The new research paper, published on Mar. 6 in the journal Cyborg and Bionic Systems, provided the ground for devising a robotic micromanipulation and analysis system for single-cell phenotyping by bridging ODEP, microfluidics, live-cell imaging, and machine learning.
The presence of cellular defects of multifactorial nature can be hard to character-ize accurately and early due to the complex interplay of genetic, environmental, and lifestyle factors. Techniques such as micropipette aspiration, atomic force microscopy, Raman spectroscopy, or tweezers exploiting optical, optoelectronic, magnetic, and acoustic principles offer unique insights and are continually evolving to provide data not only on the cell organization structure but also on the way cells sense and respond to the surrounding microenvironment. "Paired with the analytical capabilities of the methods, devising an automated micro-operation system is also pivotal to facilitate efficient management of the pipeline for cell analysis." Explained study author Eugenio Martinelli, a professor at University of Rome Tor Vergata. However, most of them have limited temporal or spatial resolution or do not possess the reconfiguration properties required to be extended to multiple biological experimental domains.
Optoelectronic tweezers, also known as ODEP, exploiting a locally nonuniform electric field concentrated by virtual electrodes, provide powerful versatility and large forces with low light power intensity (10−2 to 10 W/cm2). This unique feature, paired with electrode reconfigurability, allows easy adaptation to diversified biological case studies and the elucidation of diversified local cell properties.

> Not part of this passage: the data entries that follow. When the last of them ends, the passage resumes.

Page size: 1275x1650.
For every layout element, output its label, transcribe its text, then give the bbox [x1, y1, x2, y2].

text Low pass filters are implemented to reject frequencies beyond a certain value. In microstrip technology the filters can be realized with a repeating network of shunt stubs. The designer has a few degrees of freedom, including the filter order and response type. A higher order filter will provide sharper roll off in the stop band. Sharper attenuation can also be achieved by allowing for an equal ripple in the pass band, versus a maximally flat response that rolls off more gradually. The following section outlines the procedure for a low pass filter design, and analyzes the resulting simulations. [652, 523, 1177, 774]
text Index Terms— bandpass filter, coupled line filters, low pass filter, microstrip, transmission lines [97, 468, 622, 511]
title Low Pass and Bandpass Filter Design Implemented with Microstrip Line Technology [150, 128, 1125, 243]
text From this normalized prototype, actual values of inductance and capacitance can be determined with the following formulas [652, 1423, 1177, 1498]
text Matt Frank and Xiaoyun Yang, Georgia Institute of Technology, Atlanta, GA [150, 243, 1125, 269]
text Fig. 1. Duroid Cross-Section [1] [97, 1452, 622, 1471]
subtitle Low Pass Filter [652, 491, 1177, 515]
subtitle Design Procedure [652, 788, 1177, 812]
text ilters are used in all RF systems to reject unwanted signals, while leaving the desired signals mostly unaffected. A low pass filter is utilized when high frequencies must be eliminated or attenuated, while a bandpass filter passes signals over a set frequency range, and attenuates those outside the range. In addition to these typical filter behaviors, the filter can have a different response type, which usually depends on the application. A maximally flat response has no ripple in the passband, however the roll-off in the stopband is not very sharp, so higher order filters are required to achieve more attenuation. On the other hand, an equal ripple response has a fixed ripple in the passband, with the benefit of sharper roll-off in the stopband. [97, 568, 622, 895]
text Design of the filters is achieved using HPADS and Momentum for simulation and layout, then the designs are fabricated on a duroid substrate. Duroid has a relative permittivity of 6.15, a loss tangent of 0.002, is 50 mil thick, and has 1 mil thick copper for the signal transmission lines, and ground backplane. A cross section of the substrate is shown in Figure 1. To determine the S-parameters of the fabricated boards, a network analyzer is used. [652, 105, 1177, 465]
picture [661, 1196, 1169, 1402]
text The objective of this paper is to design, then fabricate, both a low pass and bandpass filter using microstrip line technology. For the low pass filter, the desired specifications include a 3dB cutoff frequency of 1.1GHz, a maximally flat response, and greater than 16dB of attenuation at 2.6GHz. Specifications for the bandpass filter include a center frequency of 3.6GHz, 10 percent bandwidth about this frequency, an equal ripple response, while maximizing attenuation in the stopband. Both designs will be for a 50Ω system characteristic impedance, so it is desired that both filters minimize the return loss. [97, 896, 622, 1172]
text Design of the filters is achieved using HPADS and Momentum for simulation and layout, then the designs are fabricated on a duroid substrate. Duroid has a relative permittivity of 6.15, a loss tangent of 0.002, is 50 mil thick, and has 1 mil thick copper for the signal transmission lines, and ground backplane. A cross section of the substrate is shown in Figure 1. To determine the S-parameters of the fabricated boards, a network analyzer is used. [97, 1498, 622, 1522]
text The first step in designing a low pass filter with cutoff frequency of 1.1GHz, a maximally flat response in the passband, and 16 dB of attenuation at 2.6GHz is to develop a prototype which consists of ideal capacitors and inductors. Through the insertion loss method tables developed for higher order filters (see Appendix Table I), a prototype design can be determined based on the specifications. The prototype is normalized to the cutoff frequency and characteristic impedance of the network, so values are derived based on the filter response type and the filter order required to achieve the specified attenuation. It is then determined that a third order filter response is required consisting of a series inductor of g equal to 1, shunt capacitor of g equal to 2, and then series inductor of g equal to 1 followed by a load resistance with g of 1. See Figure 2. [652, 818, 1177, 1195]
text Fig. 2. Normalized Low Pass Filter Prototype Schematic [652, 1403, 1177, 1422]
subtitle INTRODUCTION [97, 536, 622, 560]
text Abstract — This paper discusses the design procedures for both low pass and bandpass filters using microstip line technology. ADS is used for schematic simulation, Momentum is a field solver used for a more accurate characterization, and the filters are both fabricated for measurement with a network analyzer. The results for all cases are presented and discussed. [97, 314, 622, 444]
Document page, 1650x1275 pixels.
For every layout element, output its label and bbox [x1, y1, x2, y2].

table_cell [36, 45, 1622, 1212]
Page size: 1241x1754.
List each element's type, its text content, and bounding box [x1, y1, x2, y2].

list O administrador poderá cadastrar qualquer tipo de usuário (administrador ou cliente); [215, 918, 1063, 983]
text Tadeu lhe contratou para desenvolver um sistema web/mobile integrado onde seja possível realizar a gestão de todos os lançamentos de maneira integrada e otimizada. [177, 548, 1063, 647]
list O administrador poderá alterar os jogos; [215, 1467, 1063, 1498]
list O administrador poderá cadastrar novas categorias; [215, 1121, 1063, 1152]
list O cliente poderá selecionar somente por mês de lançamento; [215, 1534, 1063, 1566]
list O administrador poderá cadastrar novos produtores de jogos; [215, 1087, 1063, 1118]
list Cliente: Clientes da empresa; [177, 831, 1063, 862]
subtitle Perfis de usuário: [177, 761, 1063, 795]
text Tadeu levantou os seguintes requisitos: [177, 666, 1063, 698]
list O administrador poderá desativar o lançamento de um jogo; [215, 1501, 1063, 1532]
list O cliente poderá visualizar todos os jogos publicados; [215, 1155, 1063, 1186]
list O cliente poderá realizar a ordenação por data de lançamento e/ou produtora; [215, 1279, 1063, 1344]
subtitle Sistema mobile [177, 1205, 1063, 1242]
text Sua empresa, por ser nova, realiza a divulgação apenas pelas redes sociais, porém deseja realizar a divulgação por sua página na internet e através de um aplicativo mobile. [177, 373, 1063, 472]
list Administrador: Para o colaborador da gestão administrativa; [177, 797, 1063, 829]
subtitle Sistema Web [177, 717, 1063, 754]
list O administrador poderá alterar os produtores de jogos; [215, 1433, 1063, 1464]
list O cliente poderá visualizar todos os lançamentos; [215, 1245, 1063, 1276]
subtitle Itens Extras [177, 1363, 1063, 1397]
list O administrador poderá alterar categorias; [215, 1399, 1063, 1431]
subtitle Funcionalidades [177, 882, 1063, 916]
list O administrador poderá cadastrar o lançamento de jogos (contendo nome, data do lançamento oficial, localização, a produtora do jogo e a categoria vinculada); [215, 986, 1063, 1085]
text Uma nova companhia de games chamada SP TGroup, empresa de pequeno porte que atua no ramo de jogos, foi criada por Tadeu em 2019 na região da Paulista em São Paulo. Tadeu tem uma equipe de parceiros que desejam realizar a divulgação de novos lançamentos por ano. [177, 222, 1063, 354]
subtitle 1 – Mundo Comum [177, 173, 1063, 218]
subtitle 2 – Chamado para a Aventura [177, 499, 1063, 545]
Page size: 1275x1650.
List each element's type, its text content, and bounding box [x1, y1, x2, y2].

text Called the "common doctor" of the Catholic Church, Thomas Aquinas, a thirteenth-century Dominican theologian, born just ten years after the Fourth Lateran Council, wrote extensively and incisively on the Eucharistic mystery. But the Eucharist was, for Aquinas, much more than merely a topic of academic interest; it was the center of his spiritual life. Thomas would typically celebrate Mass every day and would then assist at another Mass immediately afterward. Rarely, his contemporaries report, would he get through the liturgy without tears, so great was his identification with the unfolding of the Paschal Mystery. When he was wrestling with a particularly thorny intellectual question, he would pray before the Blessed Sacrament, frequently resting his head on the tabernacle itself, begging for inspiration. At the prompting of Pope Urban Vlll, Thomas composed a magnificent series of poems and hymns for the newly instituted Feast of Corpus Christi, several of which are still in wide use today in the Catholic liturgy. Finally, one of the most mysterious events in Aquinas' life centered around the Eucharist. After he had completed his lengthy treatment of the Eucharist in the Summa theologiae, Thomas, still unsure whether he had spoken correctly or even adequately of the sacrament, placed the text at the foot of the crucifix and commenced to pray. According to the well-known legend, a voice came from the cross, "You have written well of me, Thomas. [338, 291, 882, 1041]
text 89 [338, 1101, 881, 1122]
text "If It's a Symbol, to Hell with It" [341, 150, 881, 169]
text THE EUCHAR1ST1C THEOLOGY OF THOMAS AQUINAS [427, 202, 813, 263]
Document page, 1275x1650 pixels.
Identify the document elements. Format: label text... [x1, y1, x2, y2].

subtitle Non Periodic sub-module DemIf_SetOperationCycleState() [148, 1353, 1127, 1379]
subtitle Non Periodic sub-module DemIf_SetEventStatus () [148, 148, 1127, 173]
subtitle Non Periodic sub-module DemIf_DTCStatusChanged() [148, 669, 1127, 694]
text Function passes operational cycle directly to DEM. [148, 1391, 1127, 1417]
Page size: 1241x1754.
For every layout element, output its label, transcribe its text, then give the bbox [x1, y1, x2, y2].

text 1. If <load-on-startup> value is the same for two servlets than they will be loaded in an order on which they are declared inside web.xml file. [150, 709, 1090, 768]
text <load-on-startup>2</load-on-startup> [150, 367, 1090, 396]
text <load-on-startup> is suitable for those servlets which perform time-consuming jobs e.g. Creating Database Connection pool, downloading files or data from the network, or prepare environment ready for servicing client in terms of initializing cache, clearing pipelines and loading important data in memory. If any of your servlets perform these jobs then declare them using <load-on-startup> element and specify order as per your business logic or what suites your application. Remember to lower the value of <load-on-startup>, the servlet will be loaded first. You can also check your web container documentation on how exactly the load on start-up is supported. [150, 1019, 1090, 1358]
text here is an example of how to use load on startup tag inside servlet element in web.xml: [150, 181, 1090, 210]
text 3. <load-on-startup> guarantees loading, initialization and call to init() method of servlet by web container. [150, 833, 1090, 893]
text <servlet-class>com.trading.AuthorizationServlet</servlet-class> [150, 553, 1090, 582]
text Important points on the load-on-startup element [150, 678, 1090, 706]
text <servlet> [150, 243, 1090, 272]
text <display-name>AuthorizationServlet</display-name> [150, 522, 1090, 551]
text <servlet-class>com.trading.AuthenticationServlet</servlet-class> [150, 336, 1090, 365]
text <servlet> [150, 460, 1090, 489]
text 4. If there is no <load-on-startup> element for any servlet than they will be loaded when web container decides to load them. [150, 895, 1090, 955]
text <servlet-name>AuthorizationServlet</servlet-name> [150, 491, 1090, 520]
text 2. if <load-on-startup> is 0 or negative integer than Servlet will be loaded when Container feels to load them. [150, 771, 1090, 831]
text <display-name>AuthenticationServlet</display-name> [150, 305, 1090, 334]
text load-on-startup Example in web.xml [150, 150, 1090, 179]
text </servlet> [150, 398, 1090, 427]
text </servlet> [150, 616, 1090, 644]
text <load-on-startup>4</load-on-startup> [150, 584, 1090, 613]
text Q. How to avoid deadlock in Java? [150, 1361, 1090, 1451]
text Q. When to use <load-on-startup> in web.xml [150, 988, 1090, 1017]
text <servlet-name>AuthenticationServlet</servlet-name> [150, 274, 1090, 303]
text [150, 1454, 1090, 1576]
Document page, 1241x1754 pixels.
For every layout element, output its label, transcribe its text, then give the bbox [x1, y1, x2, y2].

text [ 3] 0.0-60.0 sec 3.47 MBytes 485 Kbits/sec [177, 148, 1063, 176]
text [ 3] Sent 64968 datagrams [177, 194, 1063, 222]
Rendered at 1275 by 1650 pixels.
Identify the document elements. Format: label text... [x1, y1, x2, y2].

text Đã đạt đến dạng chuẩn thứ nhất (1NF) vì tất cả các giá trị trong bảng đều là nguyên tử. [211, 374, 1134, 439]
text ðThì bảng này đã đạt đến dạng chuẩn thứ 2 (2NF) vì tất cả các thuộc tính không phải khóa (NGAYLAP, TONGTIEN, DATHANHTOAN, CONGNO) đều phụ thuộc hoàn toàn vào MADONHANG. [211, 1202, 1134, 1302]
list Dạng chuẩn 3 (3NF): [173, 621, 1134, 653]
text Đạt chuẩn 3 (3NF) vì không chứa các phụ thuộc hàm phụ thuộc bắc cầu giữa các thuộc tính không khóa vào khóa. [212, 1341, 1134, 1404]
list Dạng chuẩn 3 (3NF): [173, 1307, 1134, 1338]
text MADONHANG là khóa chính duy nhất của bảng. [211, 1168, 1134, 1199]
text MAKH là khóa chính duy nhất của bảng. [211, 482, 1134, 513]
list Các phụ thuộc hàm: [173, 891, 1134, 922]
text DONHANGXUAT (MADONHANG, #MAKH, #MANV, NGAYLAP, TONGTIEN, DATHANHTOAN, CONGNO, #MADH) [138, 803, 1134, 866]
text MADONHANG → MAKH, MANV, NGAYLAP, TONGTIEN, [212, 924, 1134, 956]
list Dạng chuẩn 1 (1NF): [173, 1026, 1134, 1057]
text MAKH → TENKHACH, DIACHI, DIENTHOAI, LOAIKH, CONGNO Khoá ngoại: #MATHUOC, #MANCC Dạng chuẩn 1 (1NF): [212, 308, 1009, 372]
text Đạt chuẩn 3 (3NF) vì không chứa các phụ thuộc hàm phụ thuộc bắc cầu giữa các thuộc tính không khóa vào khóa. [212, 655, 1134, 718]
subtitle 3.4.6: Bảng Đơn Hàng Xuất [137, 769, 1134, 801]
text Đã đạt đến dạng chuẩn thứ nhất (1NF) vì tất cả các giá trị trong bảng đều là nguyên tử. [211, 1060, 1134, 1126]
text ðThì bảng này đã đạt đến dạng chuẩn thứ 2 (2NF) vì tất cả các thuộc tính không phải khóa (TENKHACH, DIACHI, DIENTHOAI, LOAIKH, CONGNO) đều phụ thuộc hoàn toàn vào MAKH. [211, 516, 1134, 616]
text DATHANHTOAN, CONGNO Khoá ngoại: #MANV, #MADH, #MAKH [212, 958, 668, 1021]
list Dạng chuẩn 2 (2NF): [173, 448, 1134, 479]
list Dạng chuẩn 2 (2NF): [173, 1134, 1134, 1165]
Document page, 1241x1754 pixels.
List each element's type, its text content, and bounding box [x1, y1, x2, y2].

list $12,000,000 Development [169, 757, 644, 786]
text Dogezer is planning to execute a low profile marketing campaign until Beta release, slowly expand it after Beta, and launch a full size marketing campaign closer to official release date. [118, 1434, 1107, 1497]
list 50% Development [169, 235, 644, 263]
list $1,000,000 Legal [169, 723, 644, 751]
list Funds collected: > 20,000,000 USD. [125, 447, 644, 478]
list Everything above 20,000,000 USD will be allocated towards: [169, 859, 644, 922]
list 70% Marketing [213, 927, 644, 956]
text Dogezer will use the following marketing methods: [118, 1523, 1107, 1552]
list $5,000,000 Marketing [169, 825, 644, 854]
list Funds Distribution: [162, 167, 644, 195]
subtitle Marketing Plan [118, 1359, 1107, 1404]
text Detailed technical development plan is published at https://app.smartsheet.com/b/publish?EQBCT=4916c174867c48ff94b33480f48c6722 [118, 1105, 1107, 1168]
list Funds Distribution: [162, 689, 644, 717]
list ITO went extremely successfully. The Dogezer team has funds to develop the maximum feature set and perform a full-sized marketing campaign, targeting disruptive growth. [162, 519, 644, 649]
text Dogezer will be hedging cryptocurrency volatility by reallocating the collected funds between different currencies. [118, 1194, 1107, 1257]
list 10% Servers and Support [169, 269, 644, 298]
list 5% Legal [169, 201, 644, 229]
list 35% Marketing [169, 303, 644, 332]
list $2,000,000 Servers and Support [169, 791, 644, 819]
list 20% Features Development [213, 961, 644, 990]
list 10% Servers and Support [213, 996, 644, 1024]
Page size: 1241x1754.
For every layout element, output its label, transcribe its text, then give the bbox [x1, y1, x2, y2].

Provided the extreme flexibility of projected light patterns, ODEP represents a powerful technology for single-cell manipulation and characterization. Studies in the literature have demonstrated incredible ODEP performance for the characterization of bacteria subclones with antibiotic resistance, manipulation and sorting of circulating tumor cells, recognition of cell types with different levels of drug resistance and viability, apoptosis levels even at the very early stage, differentiation of cell populations and chemotherapy effects, as well as different transcript levels of selected genes. "These achievements have been sustained by technological developments in the microfluidics and microfabrication, allowing for handling cells in scenarios of lab-on-chips. These devices provide an environment with controllable experimental conditions, e.g., laminar flow, possibility of serialization and parallelization of operations, integrability with live-cell microscopy, and machine learning modules." said Joanna Filippi.
ODEP has also allowed to extract a portrait of the cell heterogeneity in the presence of nonuniform electric fields. "In particular, with an in-flow ODEP platform, we demonstrated the close link between cell frequency-dependent dielectric characteristics and ODEP-induced motions, paired with the possibility to analyze single cells based on the electrokinetics of their centroid." said Joanna Filippi. With this in mind, in this work, we propose a robotic system for the in-flow micromanipulation, measurement, and analysis of single cells. The automated control system allows to fully harness the ODEP concept by projecting highly reconfigurable electrodes and by varying the stimuli characteristics over time. Such a system enables the collection and elucidation of a set of cell responses to better represent their phenotypes and so increase the analytical perspective.
To fully assess the potential diagnostic and prognostic applications of the proposed approach, the authors investigated, for the first time, the electrokinetic patterns of patient-de-rived primary endometrial stromal cells in response to ODEP at the single-cell level, aiming to stratify patients according to their reproductive history. To this end, we enrolled in the study fertile patients and patients with 2 types of recurrent reproductive failure (RRF), namely, recurrent implantation failure (RIF) and unexplained recurrent pregnancy loss (uRPL). They demonstrated that endometrial cells derived from fertile, RIF, and uRPL patients exhibit different dielectric responses, not only in terms of electrokinetics of the cell centroid but also in terms of cell electrokinetics of deformation and orientation. These pieces of information may complement standard biological investigations to allow dis-crimination of the 3 conditions. Totally, this lays the foundation for future applications of ODEP-based robotic systems to support cell characterization in the presence of multifactorial defects.
Authors of the paper include Joanna Filippi, Paola Casti, Valentina Lacconi, Gianni Antonelli, Michele D'Orazio, Giorgia Curci, Carlo Ticconi, Rocco Rago, Massimiliano De Luca, Alessandro Pecora, Arianna Mencattini, Steven L. Neale, Luisa Campagnolo, Eugenio Martinelli.
The paper, "ODEP-Based Robotic System for Micromanipulation and In-Flow Analysis of Primary Cells" was published in the journal Cyborg and Bionic Systems on Mar 6, 2025, at DOI: 10.34133/cbsystems.0234.